EXCERPT TO READ |
-- Opening Marker --

The COVID-19 pandemic that continues to wreak havoc across the globe has significantly raised concerns about food safety.
Consumers have become more concerned about not just what they eat, but also whether their food was properly handled before they reached their dining tables.
The latest Tetra Pak index, its 13th edition, revealed this dramatic shift in consumer concerns.
“More than 50 percent of consumers not only believe that improving food safety is the responsibility of manufacturers, they see it as the number one issue that companies need to tackle now and in the future,” it said.
“Health is deeply connected to heightened issues of food safety and hygiene: with two-thirds of consumers saying that being healthy is being safe and 60 percent of consumers globally saying they worry about the food they buy being hygienic and safe,” it added.
In the Philippines and other Asian countries where wet markets are part of daily life, concerns over food safety raised the possibility of doing away with the culture of touching produce to check its freshness, and of grains being displayed out in the open.
Labeling products may be a solution, but Tetra Pak said these labels must not be confusing for consumers.
For the interviewed respondents, packaging is key to ensuring food safety. The majority also indicated the use of sustainable packaging as one of the top issues that food and beverage brands must work on.
While the coronavirus is not known to be transmitted by food or its packaging, unsanitary practices could facilitate its spread. This has prompted the “touch-free era” among the consuming public who have developed a laser-like focus on food handling practices as new diseases—both affecting humans and animals—are beginning to emerge.
“COVID-19 has accelerated trends and created a new landscape of consumer needs and opportunities for companies to build on, urging the industry to address the twin goals of meeting the human need for food while protecting our planet’s ecosystem,” said Michael Wu, managing director of Tetra Pak Malaysia, Singapore and Indonesia.
In line with these findings, Tetra Pak is investing in creating the “ultimate sustainable food package: a carton package solely made from responsibly sourced renewable materials, fully recyclable and carbon-neutral, allowing ambient distribution and meeting food safety requirements.”
Philippine manufacturers should take note, as discussions on the country’s vulnerability to climate change have also amped up initiatives to reduce the environmental impact of plastic packaging—the most common material used to store food.
It has also heightened people’s awareness of the impact of food waste, with 77 percent of respondents seeing food waste as a key challenge. It is also the top environmental issue that consumers believe they can have a significant impact on, and one of the top three priorities for manufacturers.
All these sentiments, Tetra Pak said, are expected to grow as the world strives to feed its growing population while addressing concerns over food safety.

-- Closing Marker --

YOUR OBJECTIVE |
Quote the article about food safety word for word, beginning at the words that contain "While the coronavirus" and stopping after "beginning to emerge.". Rely only on the article about food safety.

SUPPLIED MATERIAL |

-- Opening Marker --

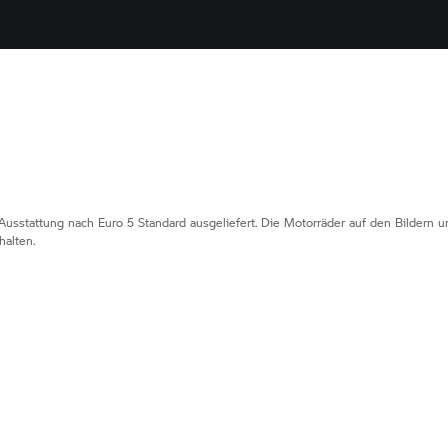
Ausstattung nach Euro 5 Standard ausgeliefert. Die Motorräder auf den Bildern
alten.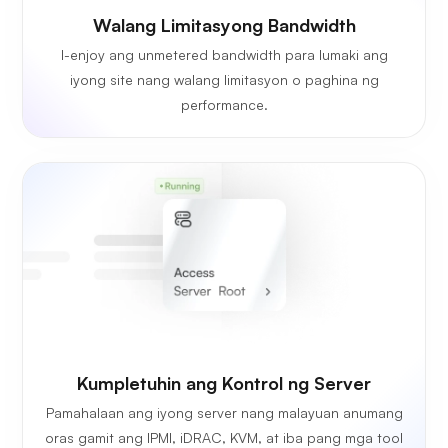
Walang Limitasyong Bandwidth
I-enjoy ang unmetered bandwidth para lumaki ang
iyong site nang walang limitasyon o paghina ng
performance.
Kumpletuhin ang Kontrol ng Server
Pamahalaan ang iyong server nang malayuan anumang
oras gamit ang IPMI, iDRAC, KVM, at iba pang mga tool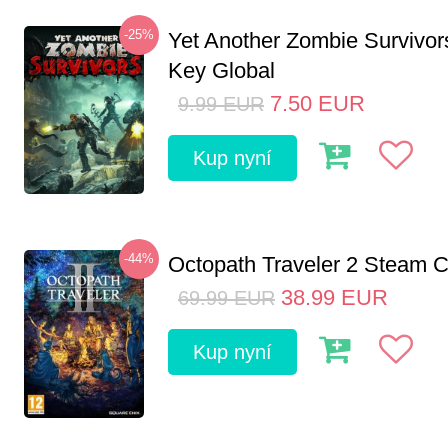
-25%
Yet Another Zombie Survivo
Key Global
7.50
EUR
9.99
EUR
Kup nyní
-44%
Octopath Traveler 2 Steam
38.99
EUR
69.99
EUR
Kup nyní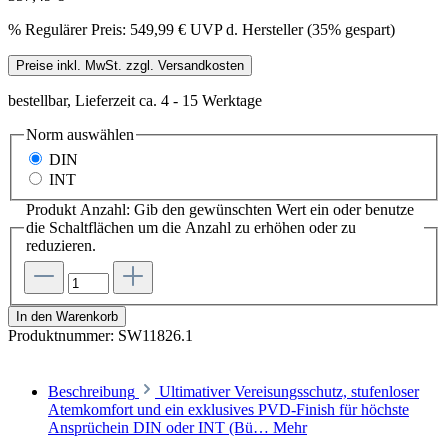
%
Regulärer Preis:
549,99 €
UVP d. Hersteller (35% gespart)
Preise inkl. MwSt. zzgl. Versandkosten
bestellbar, Lieferzeit ca. 4 - 15 Werktage
Norm
auswählen
DIN
INT
Produkt Anzahl: Gib den gewünschten Wert ein oder benutze
die Schaltflächen um die Anzahl zu erhöhen oder zu
reduzieren.
In den Warenkorb
Produktnummer:
SW11826.1
Beschreibung
Ultimativer Vereisungsschutz, stufenloser
Atemkomfort und ein exklusives PVD-Finish für höchste
Ansprüchein DIN oder INT (Bü…
Mehr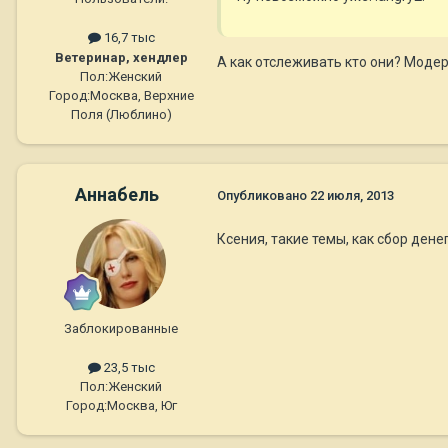
16,7 тыс
Ветеринар, хендлер
А как отслеживать кто они? Модер
Пол:
Женский
Город:
Москва, Верхние
Поля (Люблино)
Aннaбель
Опубликовано
22 июля, 2013
Ксения, такие темы, как сбор дене
Заблокированные
23,5 тыс
Пол:
Женский
Город:
Москва, Юг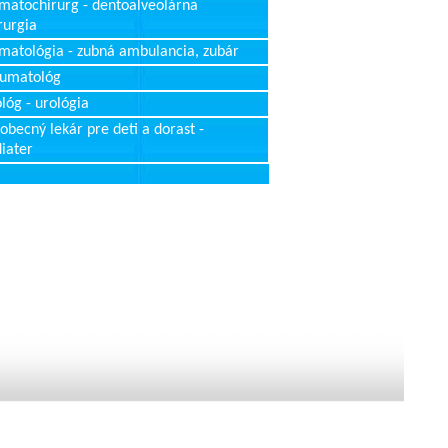
matochirurg - dentoalveolárna
rurgia
matológia - zubná ambulancia, zubár
aumatológ
lóg - urológia
obecný lekár pre deti a dorast -
iater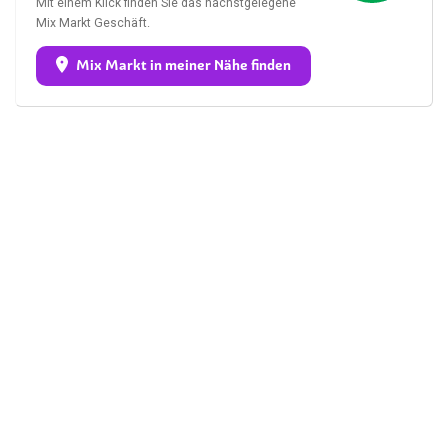
Mit einem Klick finden Sie das nächstgelegene
Mix Markt Geschäft.
Mix Markt in meiner Nähe finden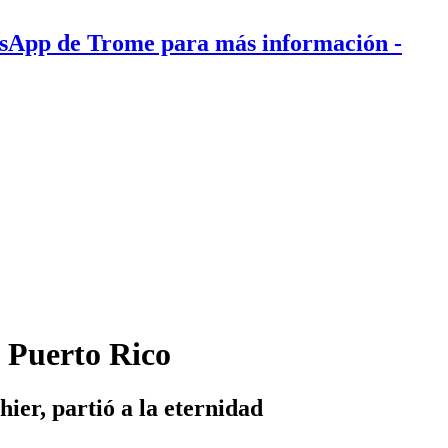
tsApp de Trome para más información
-
e Puerto Rico
ier, partió a la eternidad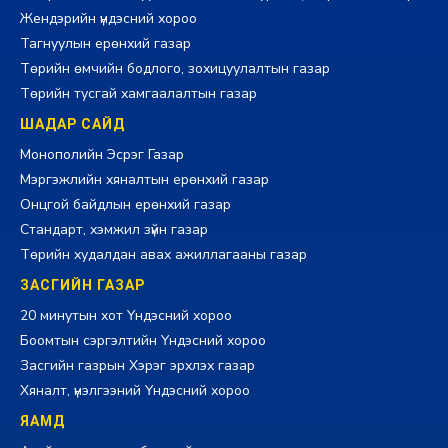
Жендэрийн үндэсний хороо
Тагнуулын ерөнхий газар
Төрийн өмчийн бодлого, зохицуулалтын газар
Төрийн тусгай хамгаалалтын газар
ШАДАР САЙД
Монополийн Эсрэг Газар
Мэргэжлийн хяналтын ерөнхий газар
Онцгой байдлын ерөнхий газар
Стандарт, хэмжил зүйн газар
Төрийн худалдан авах ажиллагааны газар
ЗАСГИЙН ГАЗАР
20 минутын хот Үндэсний хороо
Боомтын сэргэлтийн Үндэсний хороо
Засгийн газрын Хэрэг эрхлэх газар
Хяналт, үнэлгээний Үндэсний хороо
ЯАМД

-- Closing Marker --

THE ANSWER |
While the coronavirus is not known to be transmitted by food or its packaging, unsanitary practices could facilitate its spread. This has prompted the “touch-free era” among the consuming public who have developed a laser-like focus on food handling practices as new diseases—both affecting humans and animals—are beginning to emerge.